'This could happen to anyone', warns blogger who was victim of 'Love Fraud'
The ex-fiancee of a conman who pretended to be a multi-millionaire wine trader, fooling his victims out of more than £100,000 (€117,000), has warned others of the dangers of so-called "love fraud".
Lasse Hartmann, a Danish national, used his relationship with lifestyle blogger Adanma Wokoh to get vast sums of money from her and her professional contacts.
His victims, numbering more than 20 people, lost in excess of £104,000 (€121,000) during the 17-month period of his scams, police said.
The 43-year-old convinced Ms Wokoh, with whom he had an 18-month relationship, they should rent a flat in the affluent Belgravia area of London, she said.
He bought her an engagement ring he told her had cost £50,000 (€58,000) which turned out to be worth just £20 (€23).
In his guise as a businessman, using the alias Lars Petraeus, Hartmann promised various investors wine packages that were never delivered, costing one trader almost £20,000 (€23,000).
Unbeknown to investors and Ms Wokoh, the professional fraudster was using much of the money to fund his gambling habit, police said.
He was found guilty on Thursday at Snaresbrook Crown Court of 22 counts of fraud.
Ms Wokoh, who described giving evidence at his trial as "probably the hardest thing I have ever had to do in my life", said despite the trauma she does not want to see herself as a victim.

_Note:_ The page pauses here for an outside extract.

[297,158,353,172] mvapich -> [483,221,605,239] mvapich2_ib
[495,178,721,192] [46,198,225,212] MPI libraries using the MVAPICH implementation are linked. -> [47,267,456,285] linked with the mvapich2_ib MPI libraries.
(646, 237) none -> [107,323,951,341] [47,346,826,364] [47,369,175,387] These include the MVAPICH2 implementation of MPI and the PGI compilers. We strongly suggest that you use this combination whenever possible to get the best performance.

She told the Press Association: "I had a lucky escape. I feel like it could have been so much worse. I don't want to feel like a victim.
"I have come out of this quite strong. My family really rallied around me, and my friends."
The 32-year-old, who runs a blog about living in London, said she believes she lost close to £13,000 (€15,000) to her former partner, but because of her Christian faith she has decided to forgive him.
Asked what message she has for Hartmann, she said: "He really needs to look at what he is doing to people and get some kind of help or rehabilitation.
"He did not look like he was showing remorse (in court)."
She added: "People may think they will never be a victim of a con artist but I'm testimony it can happen to anyone.
"I went into the relationship hoping to find my life partner and finding out it was a sham almost broke me. When you hit rock bottom, the only way is up.
"While I'd never wish this on anyone, it's made me stronger in the process.
"My faith, family and friends are helping me recover. As bitter as this was, I want to share my experiences with the world so other people can avoid the grief and pain I had to go through."
Pc Alex Ramsay, head of the Metropolitan Police unit in charge of the case, said of Hartmann: "He exploited everyone around him, not least the woman who thought that she was going to marry him.
"He used her status as a respected food blogger to give him credibility and from there managed to convince a number of businesses to go into partnership with him.
"He never had any intention of delivering his side of the bargain and simply used their money to fund his lavish lifestyle and gambling habit.
"He is now facing the very real prospect of time in prison, which reflects the devastation and misery he has caused to such a large number of victims."
Hartmann, of Cardinals Way, north London, is due to be sentenced at Snaresbrook Crown Court on April 28.